■ STATED TASK ■
Transcribe the entries below word for word, starting at the very beginning and stopping after the line that contains "export const myFeature". Include that line.

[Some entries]
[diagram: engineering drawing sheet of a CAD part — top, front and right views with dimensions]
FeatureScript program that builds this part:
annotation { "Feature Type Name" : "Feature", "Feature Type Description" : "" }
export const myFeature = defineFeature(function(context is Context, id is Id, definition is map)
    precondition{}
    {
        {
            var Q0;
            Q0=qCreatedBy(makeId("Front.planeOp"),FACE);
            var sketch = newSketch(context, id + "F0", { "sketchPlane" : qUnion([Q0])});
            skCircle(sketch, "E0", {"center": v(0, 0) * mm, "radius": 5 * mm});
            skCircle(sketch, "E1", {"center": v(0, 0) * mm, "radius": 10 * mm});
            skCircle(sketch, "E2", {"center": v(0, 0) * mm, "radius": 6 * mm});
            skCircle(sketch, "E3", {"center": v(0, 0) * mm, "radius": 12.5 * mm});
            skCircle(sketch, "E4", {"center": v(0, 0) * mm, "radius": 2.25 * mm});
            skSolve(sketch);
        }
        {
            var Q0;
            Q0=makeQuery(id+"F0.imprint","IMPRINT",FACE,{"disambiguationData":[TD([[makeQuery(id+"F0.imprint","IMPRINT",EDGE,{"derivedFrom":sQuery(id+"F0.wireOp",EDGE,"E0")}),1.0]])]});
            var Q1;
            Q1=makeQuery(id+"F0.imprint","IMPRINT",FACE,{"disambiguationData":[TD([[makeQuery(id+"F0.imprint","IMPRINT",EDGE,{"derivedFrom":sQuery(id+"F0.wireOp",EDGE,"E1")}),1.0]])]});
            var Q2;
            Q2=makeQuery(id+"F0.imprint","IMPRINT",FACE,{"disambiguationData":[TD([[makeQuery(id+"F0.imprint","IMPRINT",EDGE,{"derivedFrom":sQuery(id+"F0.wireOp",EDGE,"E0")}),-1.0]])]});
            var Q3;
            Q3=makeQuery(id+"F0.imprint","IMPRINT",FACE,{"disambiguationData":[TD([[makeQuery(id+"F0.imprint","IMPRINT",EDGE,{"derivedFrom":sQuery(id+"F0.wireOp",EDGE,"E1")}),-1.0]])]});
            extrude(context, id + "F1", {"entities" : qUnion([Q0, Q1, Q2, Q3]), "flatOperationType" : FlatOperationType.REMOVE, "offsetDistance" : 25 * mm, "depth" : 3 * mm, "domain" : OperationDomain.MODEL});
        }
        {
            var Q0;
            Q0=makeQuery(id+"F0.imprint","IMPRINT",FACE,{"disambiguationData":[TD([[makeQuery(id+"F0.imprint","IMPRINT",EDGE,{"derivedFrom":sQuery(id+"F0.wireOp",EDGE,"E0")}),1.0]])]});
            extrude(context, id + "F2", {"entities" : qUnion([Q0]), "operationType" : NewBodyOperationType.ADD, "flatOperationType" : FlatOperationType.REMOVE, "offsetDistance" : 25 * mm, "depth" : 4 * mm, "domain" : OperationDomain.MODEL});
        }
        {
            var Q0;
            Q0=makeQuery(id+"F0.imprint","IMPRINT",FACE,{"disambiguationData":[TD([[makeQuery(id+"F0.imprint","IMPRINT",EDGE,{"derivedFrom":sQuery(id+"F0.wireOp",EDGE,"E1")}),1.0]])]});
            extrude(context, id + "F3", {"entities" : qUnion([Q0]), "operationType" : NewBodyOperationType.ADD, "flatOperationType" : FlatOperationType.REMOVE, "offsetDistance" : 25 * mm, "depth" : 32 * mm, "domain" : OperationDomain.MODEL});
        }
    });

■ RESPONSE FOR THIS EXERCISE ■
[diagram: engineering drawing sheet of a CAD part — top, front and right views with dimensions]
FeatureScript program that builds this part:
annotation { "Feature Type Name" : "Feature", "Feature Type Description" : "" }
export const myFeature = defineFeature(function(context is Context, id is Id, definition is map)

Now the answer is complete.